Your objective: Copy exactly the lines of the records below, and only those lines, beginning with the line that contains "67 16 71.00" and ending with the line that contains "53 148 42.63".

--- Record extracts ---

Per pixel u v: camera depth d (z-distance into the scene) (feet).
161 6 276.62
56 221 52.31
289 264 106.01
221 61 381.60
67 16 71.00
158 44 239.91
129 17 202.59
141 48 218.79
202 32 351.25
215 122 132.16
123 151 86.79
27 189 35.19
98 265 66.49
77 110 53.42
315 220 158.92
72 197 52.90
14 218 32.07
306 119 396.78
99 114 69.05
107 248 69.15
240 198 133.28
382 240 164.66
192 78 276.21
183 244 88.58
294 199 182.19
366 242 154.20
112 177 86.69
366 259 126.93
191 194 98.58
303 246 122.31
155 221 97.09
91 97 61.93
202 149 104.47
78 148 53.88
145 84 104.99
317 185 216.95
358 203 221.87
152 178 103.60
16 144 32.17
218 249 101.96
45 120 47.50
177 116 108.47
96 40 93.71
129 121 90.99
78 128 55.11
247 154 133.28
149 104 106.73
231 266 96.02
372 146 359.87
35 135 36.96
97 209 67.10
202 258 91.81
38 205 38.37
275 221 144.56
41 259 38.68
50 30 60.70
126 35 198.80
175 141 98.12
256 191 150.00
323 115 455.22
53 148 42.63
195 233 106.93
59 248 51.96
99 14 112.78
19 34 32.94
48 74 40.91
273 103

---

Solution for this problem:
67 16 71.00
158 44 239.91
129 17 202.59
141 48 218.79
202 32 351.25
215 122 132.16
123 151 86.79
27 189 35.19
98 265 66.49
77 110 53.42
315 220 158.92
72 197 52.90
14 218 32.07
306 119 396.78
99 114 69.05
107 248 69.15
240 198 133.28
382 240 164.66
192 78 276.21
183 244 88.58
294 199 182.19
366 242 154.20
112 177 86.69
366 259 126.93
191 194 98.58
303 246 122.31
155 221 97.09
91 97 61.93
202 149 104.47
78 148 53.88
145 84 104.99
317 185 216.95
358 203 221.87
152 178 103.60
16 144 32.17
218 249 101.96
45 120 47.50
177 116 108.47
96 40 93.71
129 121 90.99
78 128 55.11
247 154 133.28
149 104 106.73
231 266 96.02
372 146 359.87
35 135 36.96
97 209 67.10
202 258 91.81
38 205 38.37
275 221 144.56
41 259 38.68
50 30 60.70
126 35 198.80
175 141 98.12
256 191 150.00
323 115 455.22
53 148 42.63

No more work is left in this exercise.